Parameter-Free Clustering via Self-Supervised Consensus Maximization (Extended Version)
This addresses a long-standing challenge in unsupervised learning by making clustering more applicable in real-world scenarios where hyperparameters are unknown, though it appears incremental as it builds on hierarchical and self-supervised techniques.
The paper tackles the problem of hyperparameter dependence in clustering by proposing a parameter-free framework called SCMax, which integrates hierarchical agglomerative clustering with self-supervised learning to determine the optimal number of clusters, and it outperforms existing methods on multiple datasets.

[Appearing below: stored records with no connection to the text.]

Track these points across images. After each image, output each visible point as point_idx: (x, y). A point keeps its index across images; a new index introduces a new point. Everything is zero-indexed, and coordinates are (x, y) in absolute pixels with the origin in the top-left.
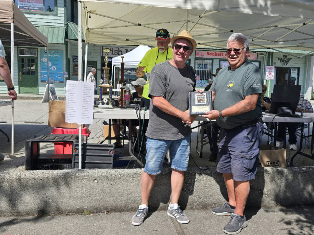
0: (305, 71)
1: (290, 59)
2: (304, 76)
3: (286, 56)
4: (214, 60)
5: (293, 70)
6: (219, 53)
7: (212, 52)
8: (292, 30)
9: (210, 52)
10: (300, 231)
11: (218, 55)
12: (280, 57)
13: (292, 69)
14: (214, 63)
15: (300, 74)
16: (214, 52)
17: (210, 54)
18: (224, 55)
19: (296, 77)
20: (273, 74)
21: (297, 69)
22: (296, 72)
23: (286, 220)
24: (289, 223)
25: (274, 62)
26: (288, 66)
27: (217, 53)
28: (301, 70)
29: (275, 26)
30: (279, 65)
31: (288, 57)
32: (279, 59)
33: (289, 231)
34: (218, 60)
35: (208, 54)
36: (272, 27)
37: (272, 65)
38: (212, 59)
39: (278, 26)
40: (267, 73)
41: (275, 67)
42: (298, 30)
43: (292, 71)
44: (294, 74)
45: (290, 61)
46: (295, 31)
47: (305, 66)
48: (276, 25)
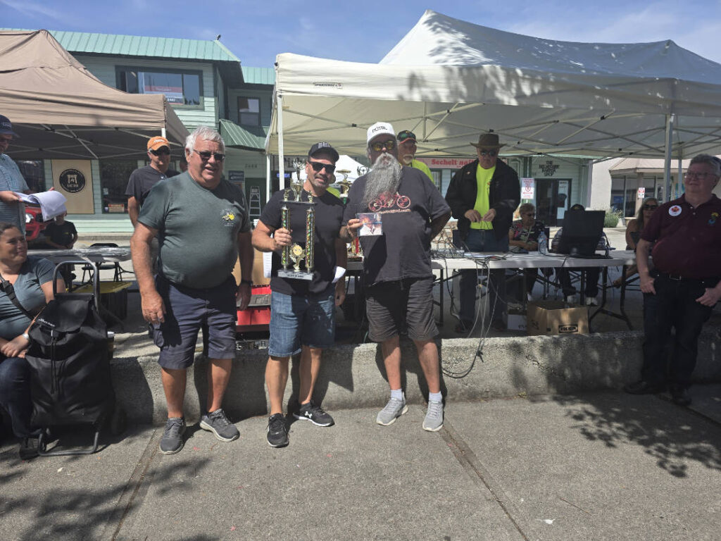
0: (579, 184)
1: (557, 167)
2: (579, 192)
3: (551, 162)
4: (444, 172)
5: (561, 183)
6: (451, 160)
7: (440, 160)
8: (582, 127)
9: (436, 160)
10: (597, 428)
11: (449, 163)
12: (542, 164)
13: (560, 181)
14: (443, 176)
15: (573, 189)
16: (442, 159)
17: (437, 163)
18: (458, 163)
19: (567, 193)
20: (532, 190)
21: (567, 182)
22: (567, 185)
23: (575, 413)
24: (579, 417)
25: (533, 171)
26: (555, 176)
27: (447, 160)
28: (573, 182)
29: (554, 121)
30: (542, 176)
31: (554, 164)
32: (541, 167)
33: (584, 429)
34: (449, 171)
35: (434, 162)
36: (550, 122)
37: (530, 177)
38: (440, 171)
39: (560, 121)
40: (523, 189)
41: (535, 180)
42: (592, 127)
43: (560, 185)
44: (563, 190)
45: (557, 170)
46: (588, 129)
47: (580, 177)
48: (556, 120)
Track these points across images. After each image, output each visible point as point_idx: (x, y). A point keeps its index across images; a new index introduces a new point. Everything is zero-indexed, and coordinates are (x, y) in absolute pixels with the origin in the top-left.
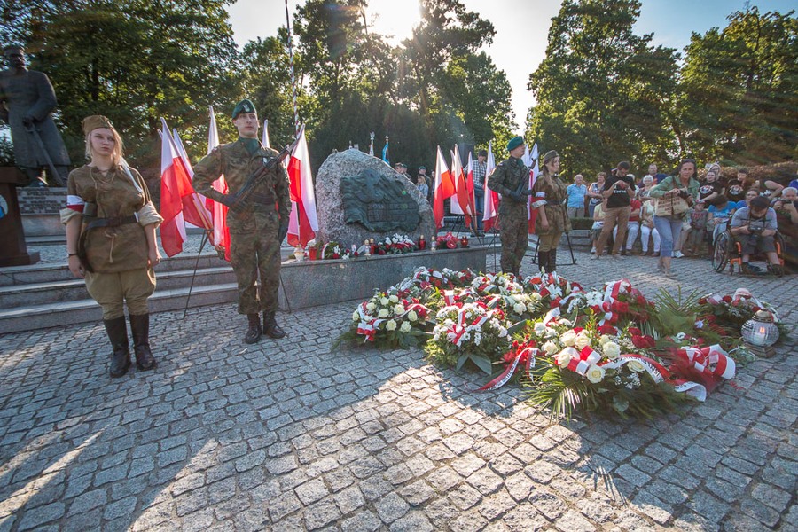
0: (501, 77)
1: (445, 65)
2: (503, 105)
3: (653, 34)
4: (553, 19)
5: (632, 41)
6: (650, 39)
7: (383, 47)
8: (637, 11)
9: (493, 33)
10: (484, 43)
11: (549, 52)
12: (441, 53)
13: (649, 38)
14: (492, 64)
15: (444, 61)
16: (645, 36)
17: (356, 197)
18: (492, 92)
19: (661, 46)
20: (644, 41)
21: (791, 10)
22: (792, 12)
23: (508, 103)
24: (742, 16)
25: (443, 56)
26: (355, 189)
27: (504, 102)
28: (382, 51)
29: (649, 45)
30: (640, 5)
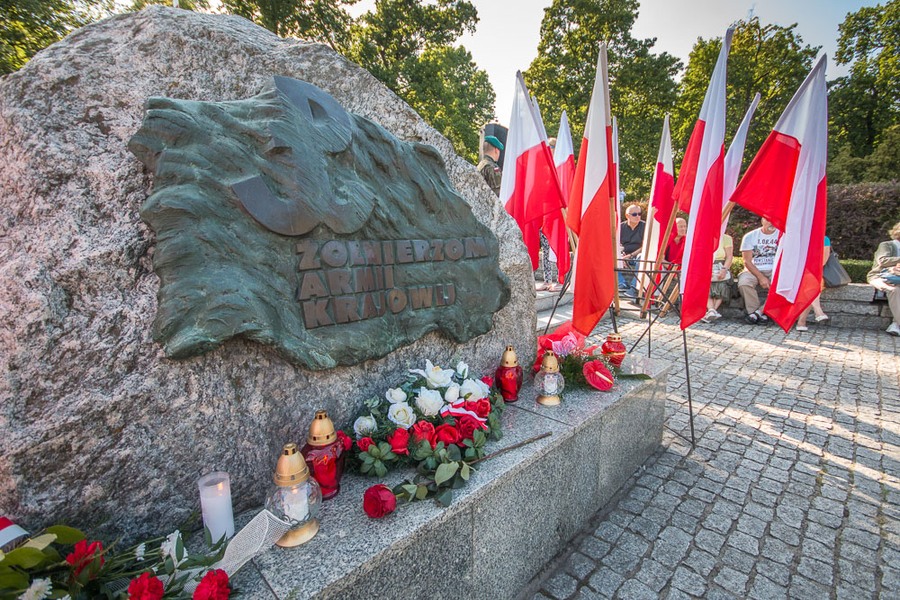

Clustering is a fundamental task in unsupervised learning, but most existing methods heavily rely on hyperparameters such as the number of clusters or other sensitive settings, limiting their applicability in real-world scenarios. To address this long-standing challenge, we propose a novel and fully parameter-free clustering framework via Self-supervised Consensus Maximization, named SCMax. Our framework performs hierarchical agglomerative clustering and cluster evaluation in a single, integrated process. At each step of agglomeration, it creates a new, structure-aware data representation through a self-supervised learning task guided by the current clustering structure. We then introduce a nearest neighbor consensus score, which measures the agreement between the nearest neighbor-based merge decisions suggested by the original representation and the self-supervised one. The moment at which consensus maximization occurs can serve as a criterion for determining the optimal number of clusters. Extensive experiments on multiple datasets demonstrate that the proposed framework outperforms existing clustering approaches designed for scenarios with an unknown number of clusters.